Demand for construction chemicals used in on-site applications in the United States is projected to increase 5% per year to $7.5 billion in 2008, essentially in line with average growth over the last decade. However, this steady growth masks significant changes in specific market segments. Slowing demand in residential building will be offset by a significant rebound in nonresidential construction, specifically the industrial and commercial markets. Fastest growth is expected in cement additives, sprayed polyurethane foam (SPF) and caulks, although opportunities exist in nearly all products based on improvements in materials technology.

These and other trends are presented in Construction Chemicals, a new study from The Freedonia Group Inc., a Cleveland-based industrial market research firm.

Protective coatings and sealers will remain the largest product type, but are expected to register gains slightly below average due primarily to market maturity and slowing price increases. Coatings will register stronger growth than in the 1998-2003 period, supported by a strong upswing in nonresidential building construction, the largest outlet for coatings. The nonresidential building segment is very important for most construction chemicals in general, but especially so for protective coatings and sealers due to the harsh environments of industrial facilities and commercial settings.

The market for caulks and adhesives, the second largest product type, is also relatively mature, although a shift toward higher value, better performing, and more environmentally favorable products will help caulks keep pace with overall construction spending growth.
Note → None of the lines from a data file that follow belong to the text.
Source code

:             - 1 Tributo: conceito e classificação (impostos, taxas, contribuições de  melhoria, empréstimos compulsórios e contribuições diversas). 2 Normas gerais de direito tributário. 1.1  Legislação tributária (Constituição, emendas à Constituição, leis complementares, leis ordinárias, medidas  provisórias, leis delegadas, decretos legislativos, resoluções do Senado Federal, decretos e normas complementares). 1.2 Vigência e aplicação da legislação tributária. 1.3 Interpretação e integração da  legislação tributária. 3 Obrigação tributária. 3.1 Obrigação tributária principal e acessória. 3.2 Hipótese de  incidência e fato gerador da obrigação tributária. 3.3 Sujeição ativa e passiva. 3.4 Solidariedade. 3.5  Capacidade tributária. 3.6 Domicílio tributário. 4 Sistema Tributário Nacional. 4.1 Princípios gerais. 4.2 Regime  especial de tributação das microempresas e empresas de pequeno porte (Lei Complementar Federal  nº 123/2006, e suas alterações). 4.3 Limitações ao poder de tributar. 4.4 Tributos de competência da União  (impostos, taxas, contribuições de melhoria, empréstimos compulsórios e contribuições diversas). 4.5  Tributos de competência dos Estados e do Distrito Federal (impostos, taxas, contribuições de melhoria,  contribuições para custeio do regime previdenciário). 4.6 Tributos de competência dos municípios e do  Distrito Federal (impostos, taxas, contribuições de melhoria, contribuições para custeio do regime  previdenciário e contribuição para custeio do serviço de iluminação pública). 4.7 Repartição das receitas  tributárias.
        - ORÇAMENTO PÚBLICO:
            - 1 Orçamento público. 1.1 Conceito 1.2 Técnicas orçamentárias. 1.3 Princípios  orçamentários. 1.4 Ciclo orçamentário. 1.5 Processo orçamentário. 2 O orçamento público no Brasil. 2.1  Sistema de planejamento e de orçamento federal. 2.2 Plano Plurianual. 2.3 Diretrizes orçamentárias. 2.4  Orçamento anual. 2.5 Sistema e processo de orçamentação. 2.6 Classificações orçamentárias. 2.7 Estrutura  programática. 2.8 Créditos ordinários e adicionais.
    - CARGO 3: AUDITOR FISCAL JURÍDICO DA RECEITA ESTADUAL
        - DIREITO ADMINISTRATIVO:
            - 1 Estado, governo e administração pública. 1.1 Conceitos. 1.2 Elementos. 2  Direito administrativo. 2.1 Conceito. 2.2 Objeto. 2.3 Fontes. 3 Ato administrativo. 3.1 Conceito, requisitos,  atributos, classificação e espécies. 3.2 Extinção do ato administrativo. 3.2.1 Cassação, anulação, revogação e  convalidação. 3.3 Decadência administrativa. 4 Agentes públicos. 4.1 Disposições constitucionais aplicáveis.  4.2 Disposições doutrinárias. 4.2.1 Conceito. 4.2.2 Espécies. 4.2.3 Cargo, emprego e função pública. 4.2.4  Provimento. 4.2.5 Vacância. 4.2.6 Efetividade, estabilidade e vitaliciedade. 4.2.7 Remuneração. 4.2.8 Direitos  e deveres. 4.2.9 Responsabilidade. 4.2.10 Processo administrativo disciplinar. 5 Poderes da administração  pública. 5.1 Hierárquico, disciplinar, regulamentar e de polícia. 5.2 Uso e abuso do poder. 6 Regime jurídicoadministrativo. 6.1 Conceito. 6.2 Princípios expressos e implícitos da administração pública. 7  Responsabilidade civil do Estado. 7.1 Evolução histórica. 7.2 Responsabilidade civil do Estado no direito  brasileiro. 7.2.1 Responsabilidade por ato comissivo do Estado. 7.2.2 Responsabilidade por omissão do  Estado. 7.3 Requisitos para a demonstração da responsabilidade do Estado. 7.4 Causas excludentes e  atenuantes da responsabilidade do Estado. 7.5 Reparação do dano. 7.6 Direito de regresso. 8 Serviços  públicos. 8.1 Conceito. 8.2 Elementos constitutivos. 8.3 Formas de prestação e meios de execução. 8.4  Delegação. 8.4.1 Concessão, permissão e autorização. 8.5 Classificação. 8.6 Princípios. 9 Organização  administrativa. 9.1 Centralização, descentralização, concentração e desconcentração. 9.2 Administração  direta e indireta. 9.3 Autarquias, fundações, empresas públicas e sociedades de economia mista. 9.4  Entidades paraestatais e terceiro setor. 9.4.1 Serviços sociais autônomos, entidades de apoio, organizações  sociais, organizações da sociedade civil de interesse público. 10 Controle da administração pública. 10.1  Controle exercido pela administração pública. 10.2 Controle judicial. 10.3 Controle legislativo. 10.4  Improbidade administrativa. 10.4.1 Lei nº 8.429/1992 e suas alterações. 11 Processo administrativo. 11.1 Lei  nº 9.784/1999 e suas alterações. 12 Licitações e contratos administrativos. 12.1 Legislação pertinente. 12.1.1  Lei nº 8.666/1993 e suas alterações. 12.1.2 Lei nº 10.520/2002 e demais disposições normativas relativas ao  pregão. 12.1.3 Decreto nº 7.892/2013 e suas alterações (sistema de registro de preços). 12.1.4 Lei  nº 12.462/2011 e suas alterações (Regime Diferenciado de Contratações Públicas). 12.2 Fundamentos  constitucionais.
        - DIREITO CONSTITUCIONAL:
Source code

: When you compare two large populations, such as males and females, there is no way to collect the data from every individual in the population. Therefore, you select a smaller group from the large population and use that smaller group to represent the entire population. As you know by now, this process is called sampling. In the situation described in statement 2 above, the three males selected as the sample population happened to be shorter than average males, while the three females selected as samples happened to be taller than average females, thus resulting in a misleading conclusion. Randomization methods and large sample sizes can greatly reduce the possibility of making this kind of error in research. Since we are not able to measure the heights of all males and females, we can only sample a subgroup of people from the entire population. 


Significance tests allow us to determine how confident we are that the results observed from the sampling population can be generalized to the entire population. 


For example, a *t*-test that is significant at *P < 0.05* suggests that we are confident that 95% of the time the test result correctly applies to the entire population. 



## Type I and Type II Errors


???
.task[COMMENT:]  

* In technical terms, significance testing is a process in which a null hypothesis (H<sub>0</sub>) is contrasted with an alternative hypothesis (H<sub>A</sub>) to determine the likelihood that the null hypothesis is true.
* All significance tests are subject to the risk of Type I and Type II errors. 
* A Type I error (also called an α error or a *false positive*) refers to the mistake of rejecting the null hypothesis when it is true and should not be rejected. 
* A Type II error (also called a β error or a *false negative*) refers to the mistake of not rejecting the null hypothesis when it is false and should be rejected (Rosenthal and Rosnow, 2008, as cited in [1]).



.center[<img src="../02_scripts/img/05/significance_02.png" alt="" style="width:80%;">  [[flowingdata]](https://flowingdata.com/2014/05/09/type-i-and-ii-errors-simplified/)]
Cement additives and SPF are expected to continue to lead construction chemical gains. These products constitute a growing niche in the construction chemical market, as increasing numbers of contractors and builders avail themselves of the many advantages offered by these developing technologies. Concrete is being used more often in building design, even in residential building, where concrete has traditionally been limited to foundations and driveways. The use of SPF will continue to grow as developments have simplified the application process. Emerging environmental regulations could restrain SPF gains somewhat, however, if they make product pricing uncompetitive.